In summary, the proposed MRSA indicator in this study should be seen as an important part of a set of indicators. One could argue that the dataset used in this study is very elaborate from a time where a possible signal to be derived from MRSA control is not yet masked by the much larger number of important bacterial threats we have today. We recognize how the world of healthcare associated infections has changed and what this could mean for the use of this MRSA marker. Thus, follow-up investigation should be conducted to include these organisms using a large dataset in contemporary time.

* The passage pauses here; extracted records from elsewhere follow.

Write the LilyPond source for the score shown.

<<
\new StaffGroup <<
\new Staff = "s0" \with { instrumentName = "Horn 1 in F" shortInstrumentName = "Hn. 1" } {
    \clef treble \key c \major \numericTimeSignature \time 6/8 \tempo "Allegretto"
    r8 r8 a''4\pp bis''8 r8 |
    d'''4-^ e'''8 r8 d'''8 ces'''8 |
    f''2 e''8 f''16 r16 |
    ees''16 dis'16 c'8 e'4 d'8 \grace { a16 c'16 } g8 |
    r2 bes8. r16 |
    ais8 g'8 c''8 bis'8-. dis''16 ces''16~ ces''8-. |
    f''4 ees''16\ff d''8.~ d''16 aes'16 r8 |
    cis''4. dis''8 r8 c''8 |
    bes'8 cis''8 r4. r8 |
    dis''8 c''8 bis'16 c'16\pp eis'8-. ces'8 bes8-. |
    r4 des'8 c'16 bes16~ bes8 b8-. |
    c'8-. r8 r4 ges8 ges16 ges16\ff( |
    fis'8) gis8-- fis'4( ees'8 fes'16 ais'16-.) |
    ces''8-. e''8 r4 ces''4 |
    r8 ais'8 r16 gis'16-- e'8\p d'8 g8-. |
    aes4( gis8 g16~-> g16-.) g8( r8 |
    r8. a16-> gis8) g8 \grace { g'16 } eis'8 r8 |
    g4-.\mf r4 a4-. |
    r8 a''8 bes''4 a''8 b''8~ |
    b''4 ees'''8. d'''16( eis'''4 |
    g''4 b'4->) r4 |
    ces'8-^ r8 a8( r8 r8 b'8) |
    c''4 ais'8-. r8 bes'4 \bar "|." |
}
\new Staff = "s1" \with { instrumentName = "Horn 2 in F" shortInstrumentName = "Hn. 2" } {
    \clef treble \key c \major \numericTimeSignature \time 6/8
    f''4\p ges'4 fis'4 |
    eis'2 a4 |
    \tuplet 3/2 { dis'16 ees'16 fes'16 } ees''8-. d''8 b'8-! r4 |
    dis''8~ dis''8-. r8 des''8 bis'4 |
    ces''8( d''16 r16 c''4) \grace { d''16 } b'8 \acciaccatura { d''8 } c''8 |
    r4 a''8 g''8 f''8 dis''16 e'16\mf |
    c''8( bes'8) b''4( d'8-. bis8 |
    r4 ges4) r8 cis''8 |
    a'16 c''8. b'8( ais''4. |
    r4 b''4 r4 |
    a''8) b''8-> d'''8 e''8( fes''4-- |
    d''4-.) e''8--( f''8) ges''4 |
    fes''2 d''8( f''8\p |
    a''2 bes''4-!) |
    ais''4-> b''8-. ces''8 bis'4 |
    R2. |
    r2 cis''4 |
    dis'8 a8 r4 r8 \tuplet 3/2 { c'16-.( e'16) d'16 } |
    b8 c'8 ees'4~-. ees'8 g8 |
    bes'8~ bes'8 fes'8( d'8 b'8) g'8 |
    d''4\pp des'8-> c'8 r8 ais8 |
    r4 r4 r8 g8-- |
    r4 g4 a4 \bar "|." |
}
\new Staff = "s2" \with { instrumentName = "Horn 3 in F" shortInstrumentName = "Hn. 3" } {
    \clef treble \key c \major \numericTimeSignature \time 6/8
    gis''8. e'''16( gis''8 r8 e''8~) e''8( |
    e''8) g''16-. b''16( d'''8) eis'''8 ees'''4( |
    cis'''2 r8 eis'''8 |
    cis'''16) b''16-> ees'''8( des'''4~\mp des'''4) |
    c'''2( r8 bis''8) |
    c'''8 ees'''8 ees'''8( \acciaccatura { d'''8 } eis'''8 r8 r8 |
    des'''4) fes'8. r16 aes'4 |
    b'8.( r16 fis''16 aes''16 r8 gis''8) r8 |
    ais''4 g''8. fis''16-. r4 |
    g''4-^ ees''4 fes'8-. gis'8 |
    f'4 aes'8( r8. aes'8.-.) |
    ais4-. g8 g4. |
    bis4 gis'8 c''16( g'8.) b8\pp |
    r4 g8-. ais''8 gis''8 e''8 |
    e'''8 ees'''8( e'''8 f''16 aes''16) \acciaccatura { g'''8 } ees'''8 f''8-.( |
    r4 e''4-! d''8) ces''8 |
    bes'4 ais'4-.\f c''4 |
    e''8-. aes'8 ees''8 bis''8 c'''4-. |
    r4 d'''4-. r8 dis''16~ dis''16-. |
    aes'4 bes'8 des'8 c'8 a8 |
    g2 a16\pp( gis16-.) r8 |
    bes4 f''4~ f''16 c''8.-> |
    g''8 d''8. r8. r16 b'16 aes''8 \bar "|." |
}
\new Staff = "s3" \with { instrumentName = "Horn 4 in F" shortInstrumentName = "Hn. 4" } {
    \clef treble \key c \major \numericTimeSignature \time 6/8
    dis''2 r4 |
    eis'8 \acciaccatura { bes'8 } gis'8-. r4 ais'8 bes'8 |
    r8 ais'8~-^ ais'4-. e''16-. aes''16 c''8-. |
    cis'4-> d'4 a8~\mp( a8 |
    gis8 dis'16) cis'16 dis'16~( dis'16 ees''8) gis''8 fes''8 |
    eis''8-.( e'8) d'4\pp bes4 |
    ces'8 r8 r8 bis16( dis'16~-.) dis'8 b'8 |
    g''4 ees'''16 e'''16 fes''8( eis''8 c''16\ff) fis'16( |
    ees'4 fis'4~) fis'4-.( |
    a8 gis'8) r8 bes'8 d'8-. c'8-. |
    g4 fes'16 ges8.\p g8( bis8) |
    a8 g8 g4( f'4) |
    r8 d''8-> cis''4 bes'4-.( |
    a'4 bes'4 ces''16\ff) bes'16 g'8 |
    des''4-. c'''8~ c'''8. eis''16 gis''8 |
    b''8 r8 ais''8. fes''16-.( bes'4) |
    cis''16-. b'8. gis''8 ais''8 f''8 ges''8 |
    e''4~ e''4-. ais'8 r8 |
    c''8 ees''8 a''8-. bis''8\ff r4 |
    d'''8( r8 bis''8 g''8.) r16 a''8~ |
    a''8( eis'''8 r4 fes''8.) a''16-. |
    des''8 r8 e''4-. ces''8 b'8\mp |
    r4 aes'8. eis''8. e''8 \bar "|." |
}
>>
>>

In conclusion, while healthcare-associated MRSA infection has been recognized as an important adverse event, our analysis shows its major importance as a unique cause of nosocomial infection, as well as its pivotal role as a biomarker in demonstrating the measured efficacy (or lack thereof) for a given Infection Control program in the acute care setting. Until current electronic databases that keep track of all HAIs become widely used, our data suggest that to lower the HAI rate, hospitals can benefit from an infection control program that includes monitoring MRSA disease rates and enhances comprehensive patient safety efforts when these rates are rising.